Experten warnen: "Will Moser unser Rechtssystem in die Luft sprengen?"

Reformminister Josef Moser
Die Ankündigung, alte Gesetze zu streichen, stößt bei Rechtsexperten auf wenig Freude.

Also sprach der neue Bundesminister für Reform und Justiz, Josef Moser: Der gesamte Rechtsbestand des Bundes soll überprüft und entrümpelt werden. Länder und Gemeinden will die Regierung danach einladen, es dem Bund gleich zu tun.

Die Ankündigung Mosers, alle Rechtsvorschriften des Zivil-, Straf- und Verwaltungsrechts, die vor 2000 in Kraft getreten sind, außer Kraft zu setzen, (es sei denn, die Ministerien wollen bestimmte Paragrafen explizit belassen) verwundern Österreichs Rechtsexperten.

Unabsehbare Folgen

"Da kann ich mir beim besten Willen nicht vorstellen, wie das funktionieren soll. Da kann es ja unabsehbare Folgen geben", sagt der Verfassungsexperte Bernd-Christian Funk im KURIER-Gespräch. "Will Moser unser Rechtssystem in die Luft sprengen?"

Sein Kollege Walter Obwexer von der Uni Innsbruck sieht das eben so: "Das Vorhaben halte ich jedenfalls für problematisch", sagt Obwexer. "Das Problem ist die Rechtssicherheit. So läuft man Gefahr, dass Bestimmungen aufgehoben werden, die man eigentlich doch brauchen würde. Da wäre es doch klüger, das Prozedere umzudrehen, also zuerst prüfen, was obsolet ist."

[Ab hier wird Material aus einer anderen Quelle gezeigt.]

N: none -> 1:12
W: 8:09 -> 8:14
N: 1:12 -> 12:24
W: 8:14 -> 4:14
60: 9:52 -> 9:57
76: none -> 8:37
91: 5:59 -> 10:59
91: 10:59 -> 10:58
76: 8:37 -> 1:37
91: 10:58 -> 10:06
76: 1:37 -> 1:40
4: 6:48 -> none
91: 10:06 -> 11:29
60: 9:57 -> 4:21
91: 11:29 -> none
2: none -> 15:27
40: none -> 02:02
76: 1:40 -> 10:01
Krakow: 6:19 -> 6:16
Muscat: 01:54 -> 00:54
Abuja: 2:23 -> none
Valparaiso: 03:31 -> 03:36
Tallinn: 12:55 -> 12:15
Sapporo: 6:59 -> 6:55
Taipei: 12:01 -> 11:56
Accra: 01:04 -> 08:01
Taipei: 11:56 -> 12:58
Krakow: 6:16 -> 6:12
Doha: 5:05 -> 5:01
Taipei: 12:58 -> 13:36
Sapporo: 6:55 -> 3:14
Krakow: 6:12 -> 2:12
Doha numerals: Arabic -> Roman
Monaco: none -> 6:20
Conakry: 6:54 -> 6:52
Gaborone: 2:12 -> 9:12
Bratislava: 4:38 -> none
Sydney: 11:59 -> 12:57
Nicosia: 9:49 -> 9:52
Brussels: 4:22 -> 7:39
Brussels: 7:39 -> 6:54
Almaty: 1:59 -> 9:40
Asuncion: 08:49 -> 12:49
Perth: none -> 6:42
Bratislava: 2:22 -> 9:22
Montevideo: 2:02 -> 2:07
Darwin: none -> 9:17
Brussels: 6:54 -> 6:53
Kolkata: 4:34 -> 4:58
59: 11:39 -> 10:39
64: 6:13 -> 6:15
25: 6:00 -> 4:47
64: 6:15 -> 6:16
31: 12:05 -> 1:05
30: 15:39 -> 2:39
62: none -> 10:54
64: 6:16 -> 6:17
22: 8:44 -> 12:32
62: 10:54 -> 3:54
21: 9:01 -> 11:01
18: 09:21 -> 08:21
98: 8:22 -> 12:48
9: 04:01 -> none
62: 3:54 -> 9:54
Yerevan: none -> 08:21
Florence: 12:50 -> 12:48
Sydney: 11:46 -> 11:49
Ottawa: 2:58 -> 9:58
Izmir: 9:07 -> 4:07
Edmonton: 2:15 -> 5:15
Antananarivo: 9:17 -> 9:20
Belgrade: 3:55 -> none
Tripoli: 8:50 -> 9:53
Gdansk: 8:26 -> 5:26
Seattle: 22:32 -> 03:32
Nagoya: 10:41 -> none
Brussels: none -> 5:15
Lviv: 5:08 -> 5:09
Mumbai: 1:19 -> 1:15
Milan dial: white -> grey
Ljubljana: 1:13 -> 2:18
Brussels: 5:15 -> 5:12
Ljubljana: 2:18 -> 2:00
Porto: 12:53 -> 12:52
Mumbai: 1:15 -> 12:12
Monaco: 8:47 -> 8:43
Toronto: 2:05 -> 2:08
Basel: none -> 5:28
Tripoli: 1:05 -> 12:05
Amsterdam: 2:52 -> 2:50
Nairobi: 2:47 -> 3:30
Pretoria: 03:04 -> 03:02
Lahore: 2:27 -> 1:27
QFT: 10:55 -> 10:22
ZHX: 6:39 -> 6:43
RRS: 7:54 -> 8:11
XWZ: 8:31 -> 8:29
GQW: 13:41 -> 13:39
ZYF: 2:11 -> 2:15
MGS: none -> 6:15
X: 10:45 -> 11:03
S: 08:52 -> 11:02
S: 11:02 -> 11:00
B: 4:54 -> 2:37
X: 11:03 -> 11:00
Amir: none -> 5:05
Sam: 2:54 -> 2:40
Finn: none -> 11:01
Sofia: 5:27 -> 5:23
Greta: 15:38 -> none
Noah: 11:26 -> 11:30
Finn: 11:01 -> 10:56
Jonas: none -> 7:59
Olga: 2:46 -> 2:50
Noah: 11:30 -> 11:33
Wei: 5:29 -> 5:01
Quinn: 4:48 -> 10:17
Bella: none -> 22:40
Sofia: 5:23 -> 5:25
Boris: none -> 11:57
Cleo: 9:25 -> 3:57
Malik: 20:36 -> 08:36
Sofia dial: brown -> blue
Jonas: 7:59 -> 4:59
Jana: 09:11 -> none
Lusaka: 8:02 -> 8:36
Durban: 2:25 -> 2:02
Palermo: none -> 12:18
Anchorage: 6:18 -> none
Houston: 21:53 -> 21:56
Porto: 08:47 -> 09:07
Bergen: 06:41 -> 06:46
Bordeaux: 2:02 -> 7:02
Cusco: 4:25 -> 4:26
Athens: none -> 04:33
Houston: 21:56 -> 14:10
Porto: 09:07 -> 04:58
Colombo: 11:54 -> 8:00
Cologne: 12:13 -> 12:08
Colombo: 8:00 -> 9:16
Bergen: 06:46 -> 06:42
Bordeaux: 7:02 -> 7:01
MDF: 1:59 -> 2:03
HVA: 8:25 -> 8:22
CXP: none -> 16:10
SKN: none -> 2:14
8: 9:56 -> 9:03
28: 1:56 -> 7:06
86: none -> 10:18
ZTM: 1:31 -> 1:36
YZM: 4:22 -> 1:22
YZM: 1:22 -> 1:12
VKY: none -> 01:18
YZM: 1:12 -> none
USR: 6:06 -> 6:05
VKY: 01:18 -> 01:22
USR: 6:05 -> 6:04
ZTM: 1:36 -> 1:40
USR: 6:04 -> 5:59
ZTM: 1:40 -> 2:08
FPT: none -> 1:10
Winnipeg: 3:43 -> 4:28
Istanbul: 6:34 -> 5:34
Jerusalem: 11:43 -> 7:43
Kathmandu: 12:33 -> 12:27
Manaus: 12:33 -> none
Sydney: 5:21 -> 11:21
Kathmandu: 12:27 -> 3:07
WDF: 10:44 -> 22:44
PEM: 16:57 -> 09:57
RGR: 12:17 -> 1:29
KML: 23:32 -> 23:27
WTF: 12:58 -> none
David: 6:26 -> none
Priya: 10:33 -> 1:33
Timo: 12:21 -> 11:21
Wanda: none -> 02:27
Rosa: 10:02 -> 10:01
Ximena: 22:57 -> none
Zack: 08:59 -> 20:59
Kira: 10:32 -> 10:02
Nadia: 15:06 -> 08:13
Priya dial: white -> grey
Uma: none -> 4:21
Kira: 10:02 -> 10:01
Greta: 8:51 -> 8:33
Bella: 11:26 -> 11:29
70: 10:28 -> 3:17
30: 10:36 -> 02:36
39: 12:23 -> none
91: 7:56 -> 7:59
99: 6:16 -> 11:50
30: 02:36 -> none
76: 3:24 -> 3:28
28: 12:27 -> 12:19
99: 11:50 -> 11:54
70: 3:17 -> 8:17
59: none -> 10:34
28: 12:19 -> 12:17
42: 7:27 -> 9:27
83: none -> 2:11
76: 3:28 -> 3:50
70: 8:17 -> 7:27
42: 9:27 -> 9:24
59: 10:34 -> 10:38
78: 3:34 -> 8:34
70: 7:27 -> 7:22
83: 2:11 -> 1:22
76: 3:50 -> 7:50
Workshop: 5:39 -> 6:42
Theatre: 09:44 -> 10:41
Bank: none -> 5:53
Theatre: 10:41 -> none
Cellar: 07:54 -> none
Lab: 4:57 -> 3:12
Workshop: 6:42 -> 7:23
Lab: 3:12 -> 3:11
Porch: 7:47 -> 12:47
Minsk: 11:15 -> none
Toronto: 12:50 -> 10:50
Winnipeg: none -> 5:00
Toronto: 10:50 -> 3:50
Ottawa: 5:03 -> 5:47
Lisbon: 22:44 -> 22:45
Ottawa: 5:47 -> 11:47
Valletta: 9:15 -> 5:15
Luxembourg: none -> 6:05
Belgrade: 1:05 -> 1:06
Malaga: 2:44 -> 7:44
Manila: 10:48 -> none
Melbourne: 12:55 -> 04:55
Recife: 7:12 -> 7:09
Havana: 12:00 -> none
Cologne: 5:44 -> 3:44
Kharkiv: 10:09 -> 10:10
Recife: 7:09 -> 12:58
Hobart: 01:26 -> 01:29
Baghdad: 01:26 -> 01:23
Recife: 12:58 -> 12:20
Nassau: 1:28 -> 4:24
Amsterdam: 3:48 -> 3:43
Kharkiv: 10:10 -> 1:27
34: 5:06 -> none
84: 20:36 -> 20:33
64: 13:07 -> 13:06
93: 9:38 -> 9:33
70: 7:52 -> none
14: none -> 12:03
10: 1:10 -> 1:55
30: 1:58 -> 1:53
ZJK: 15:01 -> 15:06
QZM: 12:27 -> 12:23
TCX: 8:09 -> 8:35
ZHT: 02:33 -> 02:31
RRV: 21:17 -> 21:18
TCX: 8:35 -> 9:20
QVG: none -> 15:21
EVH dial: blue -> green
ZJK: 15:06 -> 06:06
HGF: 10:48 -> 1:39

Obwexer erinnert daran, dass bereits im Jahr 2000 ein "Bundesrechtsbereinigungsgesetz" verfasst wurde, im Zuge dessen einige Bestimmungen abgeschafft wurden, nur um dann später wieder draufzukommen, dass diese doch wichtig gewesen seien.

Auch das nächste Projekt Mosers dürfte problematisch werden: Die neue Regierung will das "Übergangsgesetz" von 1920 aufheben. Dieses regelt, dass bestimmte Gesetzesmaterien des Bundes eine Zustimmung der Länder erfordern – und umgekehrt. Ziel ist nun, klar zu regeln, was der Bund macht und was die Länder machen.

"Was sicher stimmt, ist, dass sich dann leichter Regelungen schaffen lassen", erklärt Obwexer. Er befürchtet aber neue Konflikte zwischen Bund und Ländern. "Wenn dann Bund und Länder ohne Zustimmung der anderen Gesetzte machen können, sind Konflikte garantiert." Österreich sei nun einmal ein Land mit föderalen Strukturen.

Konfliktpotenzial

Auch Funk sieht hier Konfliktpotenzial zwischen Bund und Ländern und erinnert daran, dass etwa die Mindestsicherung seit einem Jahr von den Bundesländern geregelt wird – neun unterschiedliche Regelungen seien die Folge. Funk gibt weiter zu Bedenken, dass die bestehenden Bund-Länder-Verträge, wie sie in der Verfassung geregelt werden, "mit gutem Willen" besser und effizienter gestaltet werden könnten. "Jetzt wählt man die Lösung von Alexander dem Großen mit dem Gordischen Knoten – einfach mit dem Schwert durchschlagen. Nur ist das für mich die denkbar unintelligentste Lösung."

Nächster Punkt: Die Überregulierung, auch bekannt als "golden plating", soll abgeschafft werden. Zur Erklärung: Brüssel macht Vorgaben, etwa zur Allergen-Verordnung oder zum Betriebsanlagenrecht. Österreich muss diese Regeln in nationales Recht umsetzen, und "übererfüllt" dabei manche Regeln, etwa beim Konsumentenschutz oder beim Umweltschutz. "Das führt oft zu einem Wettbewerbsnachteil", erklärt Obwexer.

Sein Kollege Funk sieht das kritischer: "Auch da muss man aufpassen, da es hier um Eingriffe in große Regelungsstrukturen geht. Das kann man nicht so einfach zurückfahren, sondern muss sich genau über die Konsequenzen im Klaren sein." Jetzt könne man nur abwarten, welche Gesetze die Regierung vorlegt.

Übrigens sind auch die Bürger aufgefordert, beim Justizminister einzumelden, welche Regelungen sie für sinnlos oder falsch erachten. Jede Anfrage soll geprüft werden, bis zum Sommer will Moser die Reform beschließen.